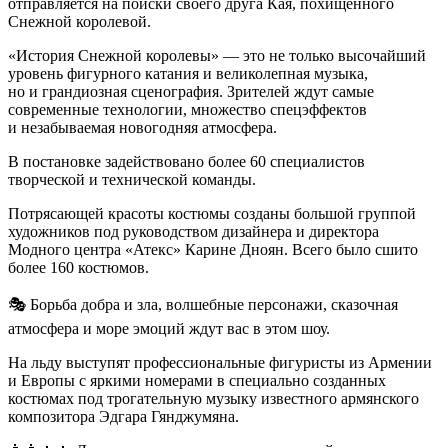
отправляется на поиски своего друга Кая, похищенного
Снежной королевой.
«История Снежной королевы» — это не только высочайший
уровень фигурного катания и великолепная музыка,
но и грандиозная сценография. Зрителей ждут самые
современные технологии, множество спецэффектов
и незабываемая новогодняя атмосфера.
В постановке задействовано более 60 специалистов
творческой и технической команды.
Потрясающей красоты костюмы созданы большой группой
художников под руководством дизайнера и директора
Модного центра «Атекс» Карине Дноян. Всего было сшито
более 160 костюмов.
🎭 Борьба добра и зла, волшебные персонажи, сказочная
атмосфера и море эмоций ждут вас в этом шоу.
На льду выступят профессиональные фигуристы из Армении
и Европы с яркими номерами в специально созданных
костюмах под трогательную музыку известного армянского
композитора Эдгара Гянджумяна.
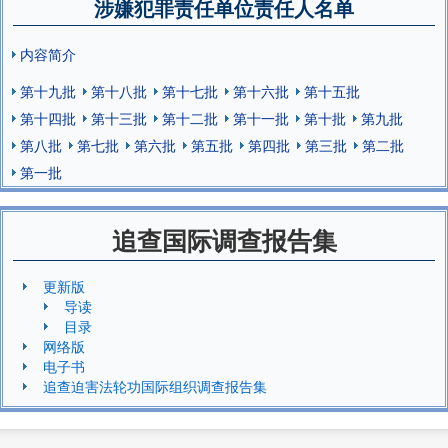
涉嫌犯罪责任单位责任人名单
内容简介
第十九批
第十八批
第十七批
第十六批
第十五批
第十四批
第十三批
第十二批
第十一批
第十批
第九批
第八批
第七批
第六批
第五批
第四批
第三批
第二批
第一批
追查国际调查报告集
更新版
导读
目录
网络版
电子书
追查迫害法轮功国际组织调查报告集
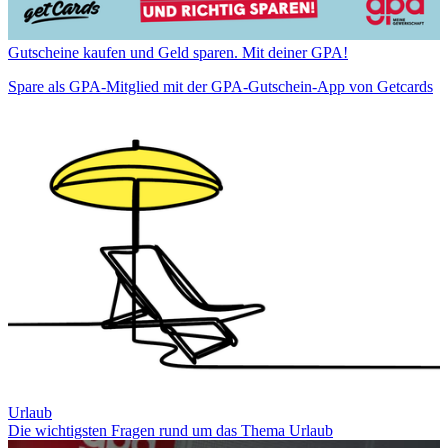
Gutscheine kaufen und Geld sparen. Mit deiner GPA!
Spare als GPA-Mitglied mit der GPA-Gutschein-App von Getcards
Urlaub
Die wichtigsten Fragen rund um das Thema Urlaub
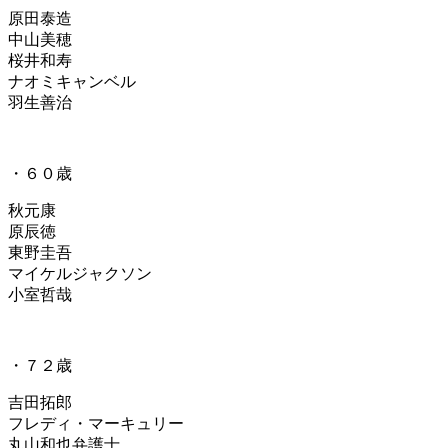
原田泰造
中山美穂
桜井和寿
ナオミキャンベル
羽生善治
・６０歳
秋元康
原辰徳
東野圭吾
マイケルジャクソン
小室哲哉
・７２歳
吉田拓郎
フレディ・マーキュリー
丸山和也弁護士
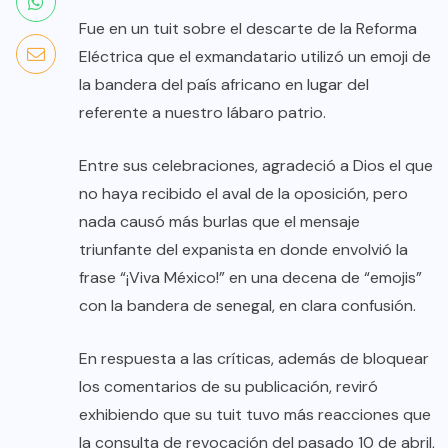
Fue en un tuit sobre el descarte de la Reforma
Eléctrica que el exmandatario utilizó un emoji de
la bandera del país africano en lugar del
referente a nuestro lábaro patrio.
Entre sus celebraciones, agradeció a Dios el que
no haya recibido el aval de la oposición, pero
nada causó más burlas que el mensaje
triunfante del expanista en donde envolvió la
frase “¡Viva México!” en una decena de “emojis”
con la bandera de senegal, en clara confusión.
En respuesta a las críticas, además de bloquear
los comentarios de su publicación, reviró
exhibiendo que su tuit tuvo más reacciones que
la consulta de revocación del pasado 10 de abril,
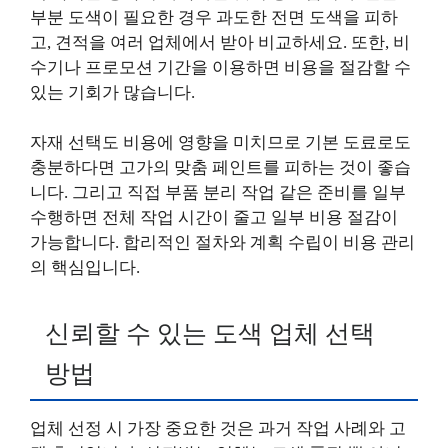
부분 도색이 필요한 경우 과도한 전면 도색을 피하
고, 견적을 여러 업체에서 받아 비교하세요. 또한, 비
수기나 프로모션 기간을 이용하면 비용을 절감할 수
있는 기회가 많습니다.
자재 선택도 비용에 영향을 미치므로 기본 도료로도
충분하다면 고가의 맞춤 페인트를 피하는 것이 좋습
니다. 그리고 직접 부품 분리 작업 같은 준비를 일부
수행하면 전체 작업 시간이 줄고 일부 비용 절감이
가능합니다. 합리적인 절차와 계획 수립이 비용 관리
의 핵심입니다.
신뢰할 수 있는 도색 업체 선택
방법
업체 선정 시 가장 중요한 것은 과거 작업 사례와 고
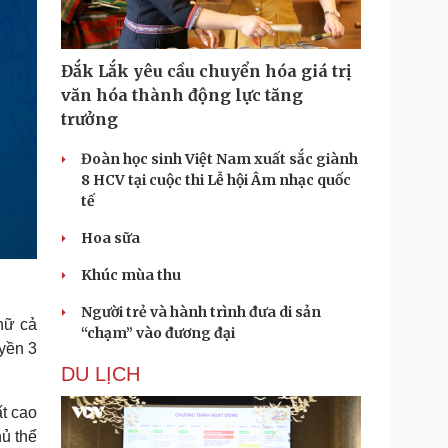
Đắk Lắk yêu cầu chuyển hóa giá trị
văn hóa thành động lực tăng
trưởng
Đoàn học sinh Việt Nam xuất sắc giành
8 HCV tại cuộc thi Lễ hội Âm nhạc quốc
tế
Hoa sữa
Khúc mùa thu
Người trẻ và hành trình đưa di sản
nữ cả
“chạm” vào đương đại
yền 3
DU LỊCH
t cao
hủ thể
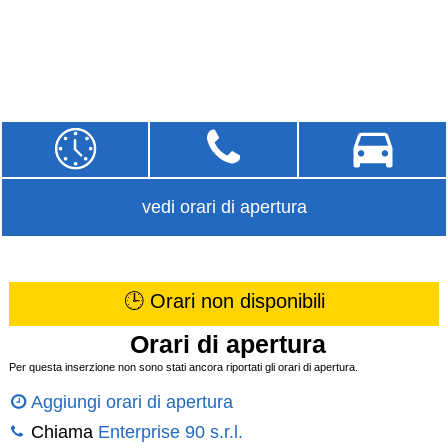
vedi orari di apertura
🕒 Orari non disponibili
Orari di apertura
Per questa inserzione non sono stati ancora riportati gli orari di apertura.
Aggiungi orari di apertura
Chiama
Enterprise 90 s.r.l.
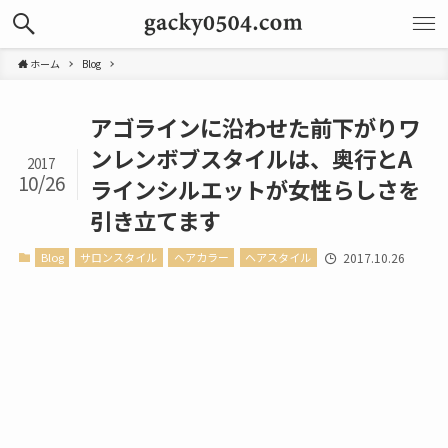
ホーム
Blog
アゴラインに沿わせた前下がりワ
ンレンボブスタイルは、奥行とA
2017
10/26
ラインシルエットが女性らしさを
引き立てます
Blog
サロンスタイル
ヘアカラー
ヘアスタイル
2017.10.26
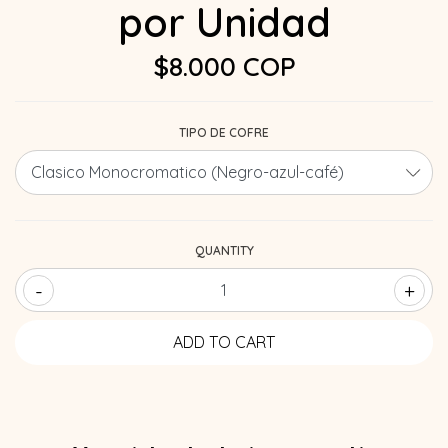
por Unidad
$8.000 COP
TIPO DE COFRE
QUANTITY
-
+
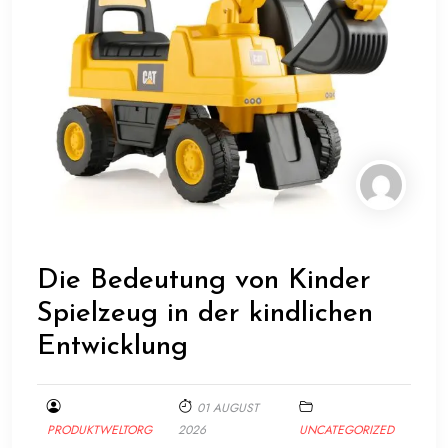
Die Bedeutung von Kinder
Spielzeug in der kindlichen
Entwicklung
01 AUGUST
PRODUKTWELTORG
2026
UNCATEGORIZED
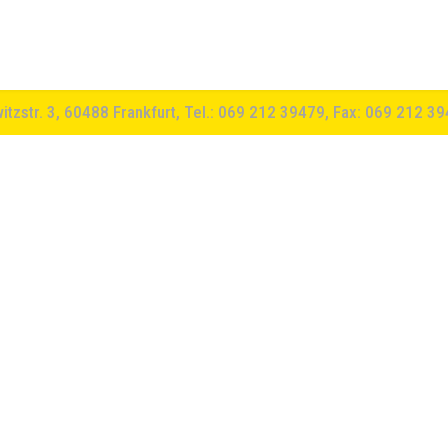
witzstr. 3, 60488 Frankfurt, Tel.: 069 212 39479, Fax: 069 212 3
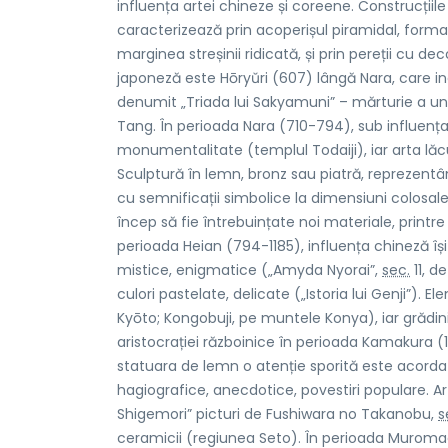
influența artei chineze și coreene. Construcțiile
caracterizează prin acoperișul piramidal, form
marginea streșinii ridicată, și prin pereții cu 
japoneză este Hōryŭri (607) lângă Nara, care in
denumit „Triada lui Sakyamuni” – mărturie a une
Tang. În perioada Nara (710-794), sub influența
monumentalitate (templul Todaiji), iar arta lăc
Sculptură în lemn, bronz sau piatră, reprezentân
cu semnificații simbolice la dimensiuni colosale 
încep să fie întrebuințate noi materiale, printre 
perioada Heian (794-1185), influența chineză își 
mistice, enigmatice („Amyda Nyorai”,
sec.
11, d
culori pastelate, delicate („Istoria lui Genji”).
Kyōto; Kongobuji, pe muntele Konya), iar grădini
aristocrației războinice în perioada Kamakura (1
statuara de lemn o atenție sporită este acordată
hagiografice, anecdotice, povestiri populare. A
Shigemori” picturi de Fushiwara no Takanobu,
s
ceramicii (regiunea Seto). În perioada Muromach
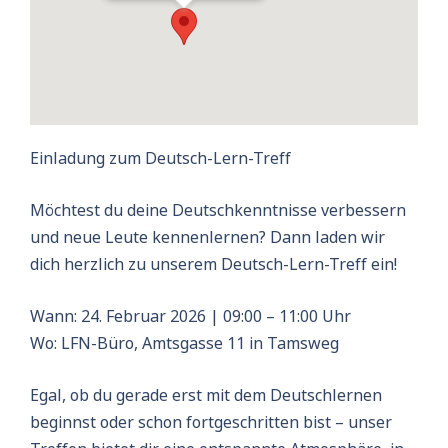
Einladung zum Deutsch-Lern-Treff
Möchtest du deine Deutschkenntnisse verbessern
und neue Leute kennenlernen? Dann laden wir
dich herzlich zu unserem
Deutsch-Lern-Treff
ein!
Wann: 24. Februar 2026 | 09:00 – 11:00 Uhr
Wo: LFN-Büro, Amtsgasse 11 in Tamsweg
Egal, ob du gerade erst mit dem Deutschlernen
beginnst oder schon fortgeschritten bist – unser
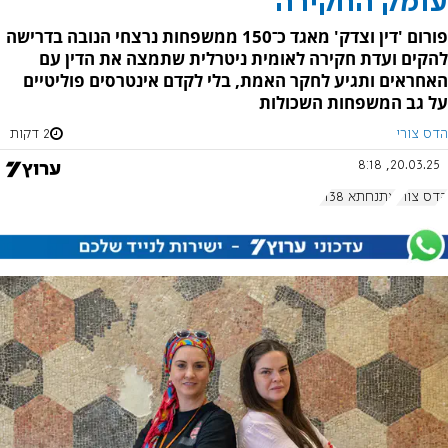
עומק החקירה
פורום 'דין וצדק' מאגד כ־150 ממשפחות נרצחי הנובה בדרישה
להקים ועדת חקירה לאומית ניטרלית שתמצה את הדין עם
האחראים ותגיע לחקר האמת, בלי לקדם אינטרסים פוליטיים
על גב המשפחות השכולות
הדס צורי
2 דקות
20.03.25, 8:18
הדס צורי
אתנחתא 1138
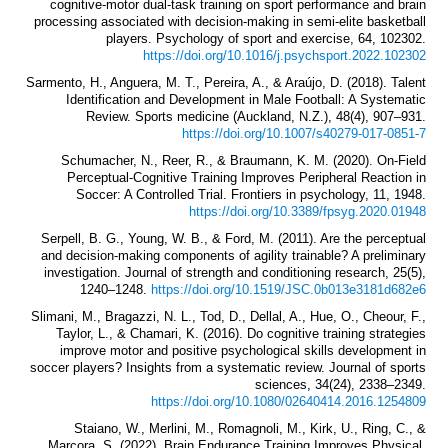
cognitive-motor dual-task training on sport performance and brain
processing associated with decision-making in semi-elite basketball
players. Psychology of sport and exercise, 64, 102302.
https://doi.org/10.1016/j.psychsport.2022.102302
Sarmento, H., Anguera, M. T., Pereira, A., & Araújo, D. (2018). Talent
Identification and Development in Male Football: A Systematic
Review. Sports medicine (Auckland, N.Z.), 48(4), 907–931.
https://doi.org/10.1007/s40279-017-0851-7
Schumacher, N., Reer, R., & Braumann, K. M. (2020). On-Field
Perceptual-Cognitive Training Improves Peripheral Reaction in
Soccer: A Controlled Trial. Frontiers in psychology, 11, 1948.
https://doi.org/10.3389/fpsyg.2020.01948
Serpell, B. G., Young, W. B., & Ford, M. (2011). Are the perceptual
and decision-making components of agility trainable? A preliminary
investigation. Journal of strength and conditioning research, 25(5),
1240–1248.
https://doi.org/10.1519/JSC.0b013e3181d682e6
Slimani, M., Bragazzi, N. L., Tod, D., Dellal, A., Hue, O., Cheour, F.,
Taylor, L., & Chamari, K. (2016). Do cognitive training strategies
improve motor and positive psychological skills development in
soccer players? Insights from a systematic review. Journal of sports
sciences, 34(24), 2338–2349.
https://doi.org/10.1080/02640414.2016.1254809
Staiano, W., Merlini, M., Romagnoli, M., Kirk, U., Ring, C., &
Marcora, S. (2022). Brain Endurance Training Improves Physical,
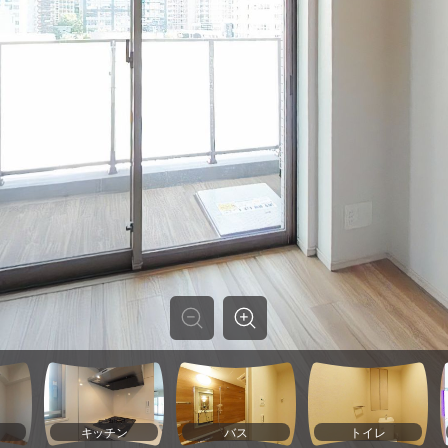
キッチン
バス
トイレ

**What to do:**
Reproduce the text read from each of the records above, line for line and without changes, from the first record through the last. Leave the pictures out of your copy.

**Your solution:**
отправляется на поиски своего друга Кая, похищенного
Снежной королевой.
«История Снежной королевы» — это не только высочайший
уровень фигурного катания и великолепная музыка,
но и грандиозная сценография. Зрителей ждут самые
современные технологии, множество спецэффектов
и незабываемая новогодняя атмосфера.
В постановке задействовано более 60 специалистов
творческой и технической команды.
Потрясающей красоты костюмы созданы большой группой
художников под руководством дизайнера и директора
Модного центра «Атекс» Карине Дноян. Всего было сшито
более 160 костюмов.
🎭 Борьба добра и зла, волшебные персонажи, сказочная
атмосфера и море эмоций ждут вас в этом шоу.
На льду выступят профессиональные фигуристы из Армении
и Европы с яркими номерами в специально созданных
костюмах под трогательную музыку известного армянского
композитора Эдгара Гянджумяна.
涉嫌犯罪责任单位责任人名单
内容简介
第十九批
第十八批
第十七批
第十六批
第十五批
第十四批
第十三批
第十二批
第十一批
第十批
第九批
第八批
第七批
第六批
第五批
第四批
第三批
第二批
第一批
追查国际调查报告集
更新版
导读
目录
网络版
电子书
追查迫害法轮功国际组织调查报告集
Gutscheine kaufen und Geld sparen. Mit deiner GPA!
Spare als GPA-Mitglied mit der GPA-Gutschein-App von Getcards
Urlaub
Die wichtigsten Fragen rund um das Thema Urlaub
原田泰造
中山美穂
桜井和寿
ナオミキャンベル
羽生善治
・６０歳
秋元康
原辰徳
東野圭吾
マイケルジャクソン
小室哲哉
・７２歳
吉田拓郎
フレディ・マーキュリー
丸山和也弁護士
Fue en un tuit sobre el descarte de la Reforma
Eléctrica que el exmandatario utilizó un emoji de
la bandera del país africano en lugar del
referente a nuestro lábaro patrio.
Entre sus celebraciones, agradeció a Dios el que
no haya recibido el aval de la oposición, pero
nada causó más burlas que el mensaje
triunfante del expanista en donde envolvió la
frase “¡Viva México!” en una decena de “emojis”
con la bandera de senegal, en clara confusión.
En respuesta a las críticas, además de bloquear
los comentarios de su publicación, reviró
exhibiendo que su tuit tuvo más reacciones que
la consulta de revocación del pasado 10 de abril,
부분 도색이 필요한 경우 과도한 전면 도색을 피하
고, 견적을 여러 업체에서 받아 비교하세요. 또한, 비
수기나 프로모션 기간을 이용하면 비용을 절감할 수
있는 기회가 많습니다.
자재 선택도 비용에 영향을 미치므로 기본 도료로도
충분하다면 고가의 맞춤 페인트를 피하는 것이 좋습
니다. 그리고 직접 부품 분리 작업 같은 준비를 일부
수행하면 전체 작업 시간이 줄고 일부 비용 절감이
가능합니다. 합리적인 절차와 계획 수립이 비용 관리
의 핵심입니다.
신뢰할 수 있는 도색 업체 선택
방법
업체 선정 시 가장 중요한 것은 과거 작업 사례와 고
Đắk Lắk yêu cầu chuyển hóa giá trị
văn hóa thành động lực tăng
trưởng
Đoàn học sinh Việt Nam xuất sắc giành
8 HCV tại cuộc thi Lễ hội Âm nhạc quốc
tế
Hoa sữa
Khúc mùa thu
Người trẻ và hành trình đưa di sản
nữ cả
“chạm” vào đương đại
yền 3
DU LỊCH
t cao
hủ thể
vedi orari di apertura
🕒 Orari non disponibili
Orari di apertura
Per questa inserzione non sono stati ancora riportati gli orari di apertura.
Aggiungi orari di apertura
Chiama
Enterprise 90 s.r.l.
ホーム
Blog
アゴラインに沿わせた前下がりワ
ンレンボブスタイルは、奥行とA
2017
10/26
ラインシルエットが女性らしさを
引き立てます
Blog
サロンスタイル
ヘアカラー
ヘアスタイル
2017.10.26
por Unidad
$8.000 COP
TIPO DE COFRE
QUANTITY
-
+
Die Bedeutung von Kinder
Spielzeug in der kindlichen
Entwicklung
01 AUGUST
PRODUKTWELTORG
2026
UNCATEGORIZED
witzstr. 3, 60488 Frankfurt, Tel.: 069 212 39479, Fax: 069 212 3
influența artei chineze și coreene. Construcțiile
caracterizează prin acoperișul piramidal, form
marginea streșinii ridicată, și prin pereții cu 
japoneză este Hōryŭri (607) lângă Nara, care in
denumit „Triada lui Sakyamuni” – mărturie a une
Tang. În perioada Nara (710-794), sub influența
monumentalitate (templul Todaiji), iar arta lăc
Sculptură în lemn, bronz sau piatră, reprezentân
cu semnificații simbolice la dimensiuni colosale 
încep să fie întrebuințate noi materiale, printre 
perioada Heian (794-1185), influența chineză își 
mistice, enigmatice („Amyda Nyorai”,
sec.
11, d
culori pastelate, delicate („Istoria lui Genji”).
Kyōto; Kongobuji, pe muntele Konya), iar grădini
aristocrației războinice în perioada Kamakura (1
statuara de lemn o atenție sporită este acordată
hagiografice, anecdotice, povestiri populare. A
Shigemori” picturi de Fushiwara no Takanobu,
s
ceramicii (regiunea Seto). În perioada Muromach
Einladung zum Deutsch-Lern-Treff
Möchtest du deine Deutschkenntnisse verbessern
und neue Leute kennenlernen? Dann laden wir
dich herzlich zu unserem
Deutsch-Lern-Treff
ein!
Wann: 24. Februar 2026 | 09:00 – 11:00 Uhr
Wo: LFN-Büro, Amtsgasse 11 in Tamsweg
Egal, ob du gerade erst mit dem Deutschlernen
beginnst oder schon fortgeschritten bist – unser
עומק החקירה
פורום 'דין וצדק' מאגד כ־150 ממשפחות נרצחי הנובה בדרישה
להקים ועדת חקירה לאומית ניטרלית שתמצה את הדין עם
האחראים ותגיע לחקר האמת, בלי לקדם אינטרסים פוליטיים
על גב המשפחות השכולות
הדס צורי
2 דקות
20.03.25, 8:18
הדס צורי
אתנחתא 1138
cognitive-motor dual-task training on sport performance and brain
processing associated with decision-making in semi-elite basketball
players. Psychology of sport and exercise, 64, 102302.
https://doi.org/10.1016/j.psychsport.2022.102302
Sarmento, H., Anguera, M. T., Pereira, A., & Araújo, D. (2018). Talent
Identification and Development in Male Football: A Systematic
Review. Sports medicine (Auckland, N.Z.), 48(4), 907–931.
https://doi.org/10.1007/s40279-017-0851-7
Schumacher, N., Reer, R., & Braumann, K. M. (2020). On-Field
Perceptual-Cognitive Training Improves Peripheral Reaction in
Soccer: A Controlled Trial. Frontiers in psychology, 11, 1948.
https://doi.org/10.3389/fpsyg.2020.01948
Serpell, B. G., Young, W. B., & Ford, M. (2011). Are the perceptual
and decision-making components of agility trainable? A preliminary
investigation. Journal of strength and conditioning research, 25(5),
1240–1248.
https://doi.org/10.1519/JSC.0b013e3181d682e6
Slimani, M., Bragazzi, N. L., Tod, D., Dellal, A., Hue, O., Cheour, F.,
Taylor, L., & Chamari, K. (2016). Do cognitive training strategies
improve motor and positive psychological skills development in
soccer players? Insights from a systematic review. Journal of sports
sciences, 34(24), 2338–2349.
https://doi.org/10.1080/02640414.2016.1254809
Staiano, W., Merlini, M., Romagnoli, M., Kirk, U., Ring, C., &
Marcora, S. (2022). Brain Endurance Training Improves Physical,
キッチン
バス
トイレ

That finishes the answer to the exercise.